Saturday, January 29, 2011

How Ethanol Subsidies Make It Harder to Feed People

One fundamental economic fact of life is that we get more of whatever we subsidize. Since 2001 the U.S. Government has poured gobs (that is a technical term that means officially, a lot) of money into the production of ethanol as an alternative energy source. The Wall Street Journal has a brief, yet informative editorial explaining some of the consequences of such a policy. In 2009 the United States produced five times more ethanol than it did in 2000. To produce more ethanol, we use more corn. As the editorial documents:
In 2001, only 7% of U.S. corn went for ethanol, or about 707 million bushels. By 2010, the ethanol share was 39.4%, or nearly five billion bushels out of total U.S. production of 12.45 billion bushels.
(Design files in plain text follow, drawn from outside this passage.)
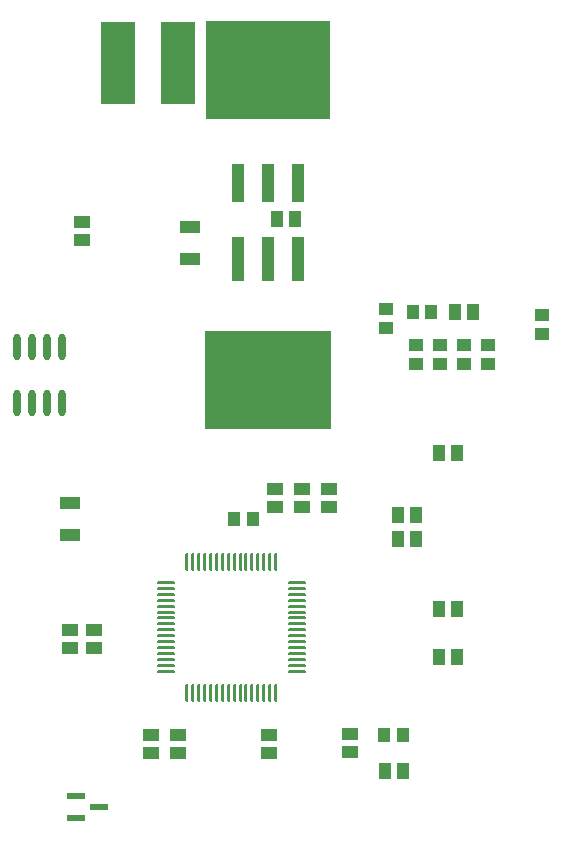
<source format=gtp>
%FSLAX23Y23*%
%MOIN*%
G70*
G01*
G75*
G04 Layer_Color=8421504*
%ADD10R,0.118X0.276*%
%ADD11R,0.067X0.043*%
%ADD12R,0.039X0.051*%
%ADD13R,0.055X0.043*%
%ADD14O,0.061X0.010*%
%ADD15O,0.010X0.061*%
%ADD16R,0.043X0.055*%
%ADD17R,0.051X0.039*%
%ADD18R,0.413X0.331*%
%ADD19R,0.041X0.130*%
%ADD20R,0.041X0.150*%
%ADD21R,0.421X0.331*%
%ADD22R,0.059X0.024*%
%ADD23O,0.024X0.087*%
%ADD24C,0.020*%
%ADD25C,0.010*%
%ADD26C,0.012*%
%ADD27R,0.059X0.059*%
%ADD28C,0.059*%
%ADD29C,0.150*%
%ADD30R,0.150X0.150*%
%ADD31R,0.059X0.059*%
%ADD32C,0.051*%
%ADD33C,0.073*%
%ADD34R,0.073X0.073*%
%ADD35C,0.059*%
%ADD36O,0.079X0.157*%
%ADD37O,0.157X0.079*%
%ADD38O,0.177X0.079*%
%ADD39C,0.064*%
%ADD40C,0.130*%
%ADD41C,0.088*%
%ADD42C,0.060*%
%ADD43C,0.071*%
%ADD44R,0.071X0.071*%
%ADD45C,0.067*%
%ADD46R,0.067X0.067*%
%ADD47C,0.050*%
%ADD48C,0.008*%
%ADD49C,0.010*%
%ADD50C,0.024*%
%ADD51C,0.006*%
D10*
X2683Y3680D02*
D03*
X2880D02*
D03*
D11*
X2920Y3133D02*
D03*
Y3027D02*
D03*
X2520Y2107D02*
D03*
Y2213D02*
D03*
D12*
X3726Y2850D02*
D03*
X3664D02*
D03*
X3631Y1440D02*
D03*
X3569D02*
D03*
X3069Y2160D02*
D03*
X3131D02*
D03*
D13*
X3295Y2200D02*
D03*
Y2260D02*
D03*
X3385Y2200D02*
D03*
Y2260D02*
D03*
X3455Y1385D02*
D03*
Y1445D02*
D03*
X3185Y1380D02*
D03*
Y1440D02*
D03*
X2560Y3150D02*
D03*
Y3090D02*
D03*
X2880Y1440D02*
D03*
Y1380D02*
D03*
X2790Y1440D02*
D03*
Y1380D02*
D03*
X2520Y1790D02*
D03*
Y1730D02*
D03*
X2600D02*
D03*
Y1790D02*
D03*
X3205Y2200D02*
D03*
Y2260D02*
D03*
D14*
X2842Y1948D02*
D03*
Y1928D02*
D03*
Y1908D02*
D03*
Y1889D02*
D03*
Y1869D02*
D03*
Y1849D02*
D03*
Y1830D02*
D03*
Y1810D02*
D03*
Y1790D02*
D03*
Y1770D02*
D03*
Y1751D02*
D03*
Y1731D02*
D03*
Y1711D02*
D03*
Y1692D02*
D03*
Y1672D02*
D03*
Y1652D02*
D03*
X3278D02*
D03*
Y1672D02*
D03*
Y1692D02*
D03*
Y1711D02*
D03*
Y1731D02*
D03*
Y1751D02*
D03*
Y1770D02*
D03*
Y1790D02*
D03*
Y1810D02*
D03*
Y1830D02*
D03*
Y1849D02*
D03*
Y1869D02*
D03*
Y1889D02*
D03*
Y1908D02*
D03*
Y1928D02*
D03*
Y1948D02*
D03*
D15*
X2912Y1582D02*
D03*
X2932D02*
D03*
X2952D02*
D03*
X2971D02*
D03*
X2991D02*
D03*
X3011D02*
D03*
X3030D02*
D03*
X3050D02*
D03*
X3070D02*
D03*
X3090D02*
D03*
X3109D02*
D03*
X3129D02*
D03*
X3149D02*
D03*
X3168D02*
D03*
X3188D02*
D03*
X3208D02*
D03*
Y2018D02*
D03*
X3188D02*
D03*
X3168D02*
D03*
X3149D02*
D03*
X3129D02*
D03*
X3109D02*
D03*
X3090D02*
D03*
X3070D02*
D03*
X3050D02*
D03*
X3030D02*
D03*
X3011D02*
D03*
X2991D02*
D03*
X2971D02*
D03*
X2952D02*
D03*
X2932D02*
D03*
X2912D02*
D03*
D16*
X3570Y1320D02*
D03*
X3630D02*
D03*
X3210Y3160D02*
D03*
X3270D02*
D03*
X3675Y2095D02*
D03*
X3615D02*
D03*
X3750Y1860D02*
D03*
X3810D02*
D03*
Y1700D02*
D03*
X3750D02*
D03*
X3675Y2175D02*
D03*
X3615D02*
D03*
X3750Y2380D02*
D03*
X3810D02*
D03*
X3805Y2850D02*
D03*
X3865D02*
D03*
D17*
X3675Y2679D02*
D03*
Y2741D02*
D03*
X3755Y2679D02*
D03*
Y2741D02*
D03*
X3835Y2679D02*
D03*
Y2741D02*
D03*
X3915Y2679D02*
D03*
Y2741D02*
D03*
X4095Y2841D02*
D03*
Y2779D02*
D03*
X3575Y2799D02*
D03*
Y2861D02*
D03*
D18*
X3180Y3658D02*
D03*
D19*
X3280Y3282D02*
D03*
X3180D02*
D03*
X3080D02*
D03*
D20*
X3280Y3028D02*
D03*
X3180D02*
D03*
X3080D02*
D03*
D21*
X3180Y2623D02*
D03*
D22*
X2617Y1200D02*
D03*
X2543Y1163D02*
D03*
Y1237D02*
D03*
D23*
X2495Y2734D02*
D03*
X2445D02*
D03*
X2395D02*
D03*
X2345D02*
D03*
X2495Y2546D02*
D03*
X2445D02*
D03*
X2395D02*
D03*
X2345D02*
D03*
M02*

</source>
Four of every 10 rows of corn now go to produce fuel for American cars or trucks, not food or feed.

All of this for no net environmental benefit. Even Al Gore has admitted that he championed ethanol subsidies to get votes from farmers, not because ethanol really benefited the environment.
As the Wall Street Journal piece concludes:


Now if the demand for corn increases because more people are subsidized for producing ethanol, the price of corn will increase. Higher corn prices will raise costs of producing other goods like beef or tortillas that require corn as a factor of production. It would be one thing if ethanol was the use for corn people valued the most. Because this use is driving by subsidies, however, we know this is not the case.
At a time when the world will need more corn and grains, it makes no sense to devote scarce farmland to make a fuel that exists only because of taxpayer subsidies and mandates. If food supplies tighten and prices keep rising, such a policy will soon become immoral.